Una recente campagna di scavi ha portato alla scoperta di qualcosa di sensazionale: si tratta di alcune statue risalenti al V-IV secolo a.C., che potrebbero appartenere ad una civiltà di cui sappiamo ancora pochissimo. Si tratta del popolo tartessico, vissuto nell’attuale Spagna meridionale già a partire dal 1.300 a.C., fino all’avvento dei cartaginesi che lo avrebbe spazzato via. Il nuovo ritrovamento potrebbe fare luce su alcuni aspetti inediti di questa civiltà.
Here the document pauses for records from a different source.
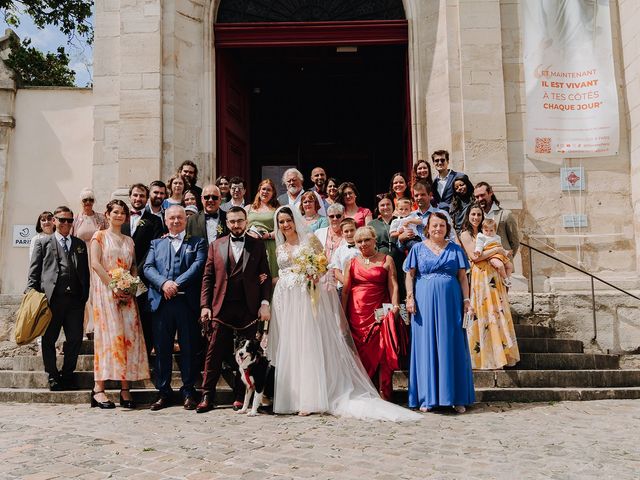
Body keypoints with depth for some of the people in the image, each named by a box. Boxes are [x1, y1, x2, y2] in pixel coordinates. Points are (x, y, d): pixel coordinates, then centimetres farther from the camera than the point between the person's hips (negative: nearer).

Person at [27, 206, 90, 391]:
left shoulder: (80, 244, 19)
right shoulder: (43, 242, 11)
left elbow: (85, 271, 15)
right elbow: (34, 271, 6)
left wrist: (85, 295, 6)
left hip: (75, 299, 2)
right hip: (51, 298, -2)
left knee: (75, 339, 2)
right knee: (49, 339, 5)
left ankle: (67, 374, 18)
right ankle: (53, 376, 17)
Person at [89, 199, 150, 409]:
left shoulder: (129, 241, 19)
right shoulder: (100, 236, 7)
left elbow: (134, 268, 15)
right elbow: (95, 263, -5)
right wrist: (113, 286, -14)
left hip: (126, 294, 4)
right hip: (105, 290, -4)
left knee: (129, 335, -3)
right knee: (108, 334, -11)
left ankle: (125, 389, -2)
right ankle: (99, 389, -9)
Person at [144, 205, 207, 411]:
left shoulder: (197, 243, 12)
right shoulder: (156, 244, 19)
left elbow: (198, 265, -3)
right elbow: (148, 268, 6)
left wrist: (177, 284, -13)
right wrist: (163, 283, -13)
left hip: (187, 302, -2)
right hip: (161, 302, 2)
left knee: (188, 347, 1)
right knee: (162, 348, 5)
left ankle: (188, 392, 11)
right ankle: (163, 392, 14)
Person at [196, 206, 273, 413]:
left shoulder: (258, 245, 8)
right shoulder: (216, 246, 10)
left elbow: (266, 277, 6)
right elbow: (208, 278, 8)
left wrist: (265, 303, -5)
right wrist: (205, 305, -1)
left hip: (249, 308, 0)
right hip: (221, 307, 0)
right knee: (214, 353, -1)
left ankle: (241, 396, 16)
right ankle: (207, 396, 7)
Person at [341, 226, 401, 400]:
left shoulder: (386, 260, 7)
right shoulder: (351, 262, 12)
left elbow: (393, 285, 0)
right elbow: (345, 290, 9)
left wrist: (395, 306, -13)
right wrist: (342, 316, 4)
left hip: (379, 312, -2)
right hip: (356, 313, 2)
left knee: (381, 351, -7)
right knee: (359, 352, 3)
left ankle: (383, 392, 1)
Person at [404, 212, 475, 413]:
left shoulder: (455, 249, 10)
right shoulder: (418, 248, 9)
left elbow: (463, 277, 7)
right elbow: (409, 275, 5)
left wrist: (466, 300, -2)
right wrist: (410, 297, -6)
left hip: (450, 303, 1)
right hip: (425, 302, 0)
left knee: (452, 347, 2)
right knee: (425, 346, 1)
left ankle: (457, 398, 9)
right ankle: (427, 397, 8)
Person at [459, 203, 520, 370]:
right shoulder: (465, 234, 0)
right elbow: (474, 256, -13)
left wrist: (502, 254, 5)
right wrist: (496, 249, -7)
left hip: (494, 277, 7)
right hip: (480, 277, -7)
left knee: (498, 313, 5)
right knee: (484, 314, -7)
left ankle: (499, 354, 12)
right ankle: (485, 358, 0)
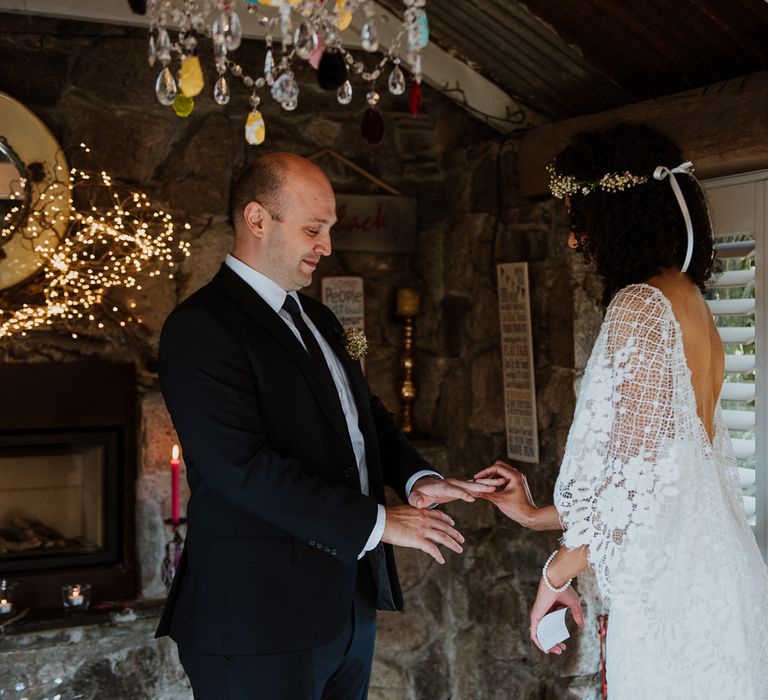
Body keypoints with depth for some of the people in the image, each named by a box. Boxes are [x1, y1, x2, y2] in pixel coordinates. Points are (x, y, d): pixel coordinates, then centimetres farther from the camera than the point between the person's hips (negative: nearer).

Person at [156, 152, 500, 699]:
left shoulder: (318, 319, 16)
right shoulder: (201, 328, -13)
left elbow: (366, 413, 20)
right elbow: (243, 466, -22)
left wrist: (416, 478, -1)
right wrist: (377, 522, -20)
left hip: (350, 605, 8)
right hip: (262, 617, -8)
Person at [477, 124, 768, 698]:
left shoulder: (641, 306, -15)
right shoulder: (691, 301, 12)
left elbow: (634, 475, -19)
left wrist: (557, 571, -6)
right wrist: (537, 515, 22)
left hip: (670, 598, -9)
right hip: (712, 576, 9)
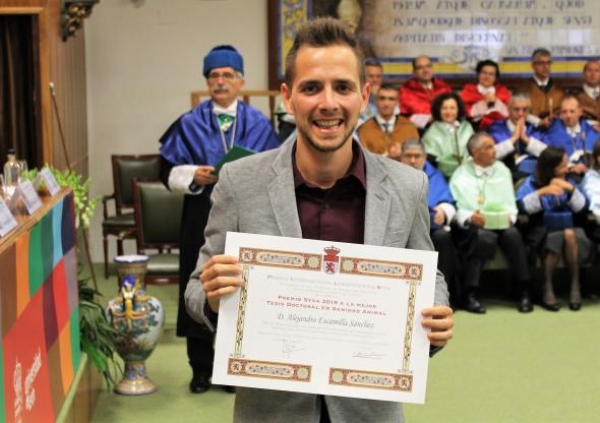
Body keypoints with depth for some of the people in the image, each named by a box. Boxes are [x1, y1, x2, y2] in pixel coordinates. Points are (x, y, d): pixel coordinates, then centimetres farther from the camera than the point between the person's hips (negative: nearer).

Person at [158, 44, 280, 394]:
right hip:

Scoperte 5 statue dell’antica Tartesso
Proprio come la mitologica città di Atlantide, c’è un luogo di cui non si conosce ancora l’esatta ubicazione e che sembra quasi far parte più della leggenda che della storia: si tratta di Tartesso, un’antica città-stato protostorica situata probabilmente nel sud della Spagna, di cui ad oggi non si sono mai scoperti i resti. Alcune testimonianze sul territorio sono però risalenti al periodo in cui, secondo quanto riportato da antichissime fonti, avrebbe dovuto proliferare la civiltà tartessica. Sono quelle rinvenute presso Casas del Turuñuelo, un sito archeologico del V secolo a.C., situato nel comune di Badajoz – a poca distanza dalla necropoli di Medellin.
Qui, nel corso di una nuova campagna di scavi, gli archeologi spagnoli del Consiglio Nazionale delle Ricerche (CSIS) hanno trovato i resti di cinque statue antiche di circa 2.500 anni: sono la prima prova di rappresentazioni umane che gli esperti possono far risalire al periodo tartessico. La scoperta è avvenuta nel settore est del sito, dove si ha accesso al cortile di un edificio in cui sono stati documentati diversi sacrifici di animali (in particolar modo cavalli). A confermare questo incredibile ritrovamento è il team dell’Istituto di Archeologia del CSIC, guidato da Esther Rodriguez Gonzalez e Sebastian Celestino Perez, nel corso di una conferenza stampa.
Nuove testimonianze della civiltà tartessica
Le statue sono un’importante testimonianza di questa misteriosa civiltà, su cui abbiamo (finora) pochissime informazioni. Alcune delle raffigurazioni appena tornate alla luce sono estremamente frammentate: è possibile che costituiscano almeno tre individui diversi, uno dei quali è identificato come un guerriero per via della parte sopravvissuta di quello che sembrerebbe essere un elmo. Molto più curiose sono le due statue che sono giunte a noi in condizioni migliori. Stando a quanto riportato durante la conferenza stampa, gli esperti avrebbero individuato in esse due volti chiaramente femminili: appartengono ai rilievi figurativi quasi completamente intatti, e presentano una caratteristica interessante.
Possiedono infatti orecchini di grandi dimensioni, pezzi tipici dell’oreficeria tartessica. Precedenti ritrovamenti – come il sito di Cancho Roano o il corredo funerario di Aliseda portato alla luce a Caceres – avevano permesso agli archeologi di carpire i segreti dell’artigianato di Tartesso. I volti femminili, realizzati con tecniche di alta qualità e con grandi dettagli artistici, potrebbero rappresentare due divinità del pantheon tartessico – sebbene sia ancora impossibile escludere che appartengano semplicemente a due donne dell’alta nobiltà.
Sarebbe dunque una novità incredibile, dal momento che gli esperti hanno sempre creduto che quella di Tartesso fosse una cultura aniconica, ovvero che non ammetteva riproduzioni umane delle divinità. Si riteneva invece che queste ultime venissero rappresentate attraverso motivi animali e vegetali o attraverso pietre sacre. La scoperta può dunque cambiare completamente quello che sapevamo sulla civiltà tartessica, rivelandoci qualcosa di nuovo sull’importanza del sito di Casas del Turuñuelo e della cultura della città perduta di Tartesso.